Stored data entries
+--

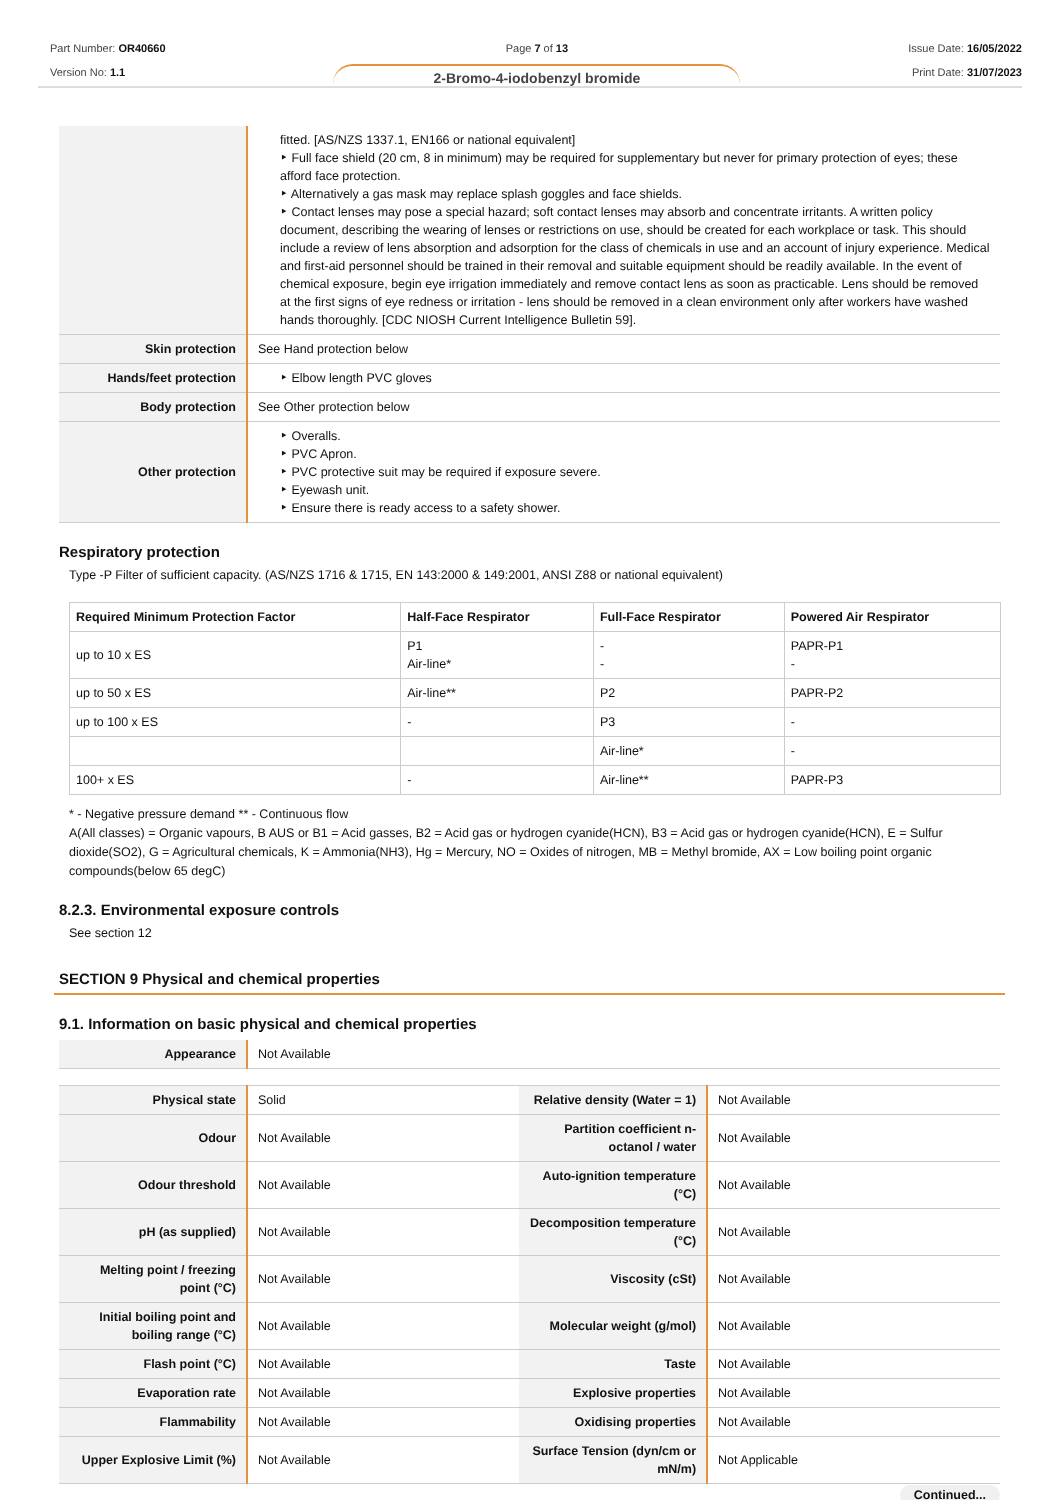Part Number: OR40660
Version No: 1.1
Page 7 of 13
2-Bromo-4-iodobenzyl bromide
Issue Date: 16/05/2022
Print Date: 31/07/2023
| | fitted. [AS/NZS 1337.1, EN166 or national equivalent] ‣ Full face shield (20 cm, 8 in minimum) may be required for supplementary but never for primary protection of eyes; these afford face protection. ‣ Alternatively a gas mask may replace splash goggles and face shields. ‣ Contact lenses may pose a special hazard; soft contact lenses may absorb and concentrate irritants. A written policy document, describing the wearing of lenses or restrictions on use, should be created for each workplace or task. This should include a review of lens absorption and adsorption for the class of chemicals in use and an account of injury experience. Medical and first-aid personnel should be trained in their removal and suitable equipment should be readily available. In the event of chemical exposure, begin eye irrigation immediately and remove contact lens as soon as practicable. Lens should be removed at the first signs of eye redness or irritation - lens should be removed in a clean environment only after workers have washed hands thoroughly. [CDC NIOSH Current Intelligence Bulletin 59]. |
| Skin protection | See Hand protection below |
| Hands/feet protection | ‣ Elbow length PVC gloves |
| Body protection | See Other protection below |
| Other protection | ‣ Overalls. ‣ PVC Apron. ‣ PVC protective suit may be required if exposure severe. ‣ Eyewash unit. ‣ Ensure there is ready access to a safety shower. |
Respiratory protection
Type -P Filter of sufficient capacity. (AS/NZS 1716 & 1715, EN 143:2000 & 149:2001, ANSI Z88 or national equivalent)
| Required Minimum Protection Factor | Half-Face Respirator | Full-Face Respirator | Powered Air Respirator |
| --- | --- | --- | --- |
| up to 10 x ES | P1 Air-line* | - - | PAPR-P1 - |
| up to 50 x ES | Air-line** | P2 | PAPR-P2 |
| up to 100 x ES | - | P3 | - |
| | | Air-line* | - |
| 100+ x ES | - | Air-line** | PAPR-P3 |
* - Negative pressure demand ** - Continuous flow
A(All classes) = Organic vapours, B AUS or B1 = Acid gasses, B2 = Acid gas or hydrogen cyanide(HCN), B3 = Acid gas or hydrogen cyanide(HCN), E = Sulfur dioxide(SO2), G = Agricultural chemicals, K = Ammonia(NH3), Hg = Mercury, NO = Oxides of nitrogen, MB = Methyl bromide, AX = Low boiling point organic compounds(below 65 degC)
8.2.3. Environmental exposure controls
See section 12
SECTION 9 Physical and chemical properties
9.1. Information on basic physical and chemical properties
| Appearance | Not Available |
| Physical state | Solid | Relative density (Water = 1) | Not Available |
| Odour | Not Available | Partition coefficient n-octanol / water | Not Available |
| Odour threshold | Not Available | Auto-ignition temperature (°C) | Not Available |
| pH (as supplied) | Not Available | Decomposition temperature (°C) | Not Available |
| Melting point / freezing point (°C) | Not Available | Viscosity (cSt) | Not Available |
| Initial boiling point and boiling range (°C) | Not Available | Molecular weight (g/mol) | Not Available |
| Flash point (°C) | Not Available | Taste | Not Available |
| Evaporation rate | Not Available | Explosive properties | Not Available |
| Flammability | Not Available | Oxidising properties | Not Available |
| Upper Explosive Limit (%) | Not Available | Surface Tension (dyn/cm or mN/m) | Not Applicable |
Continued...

+--

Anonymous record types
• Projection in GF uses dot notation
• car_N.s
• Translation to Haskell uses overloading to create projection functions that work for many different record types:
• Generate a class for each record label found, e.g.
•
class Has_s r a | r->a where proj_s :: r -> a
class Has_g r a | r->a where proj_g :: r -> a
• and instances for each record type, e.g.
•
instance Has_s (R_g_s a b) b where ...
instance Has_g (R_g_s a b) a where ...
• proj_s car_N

+--

What is being asked
The lines sought are those in the data above that include the string "properties"; copy each one.

Answer to this task
SECTION 9 Physical and chemical properties
9.1. Information on basic physical and chemical properties
| Evaporation rate | Not Available | Explosive properties | Not Available |
| Flammability | Not Available | Oxidising properties | Not Available |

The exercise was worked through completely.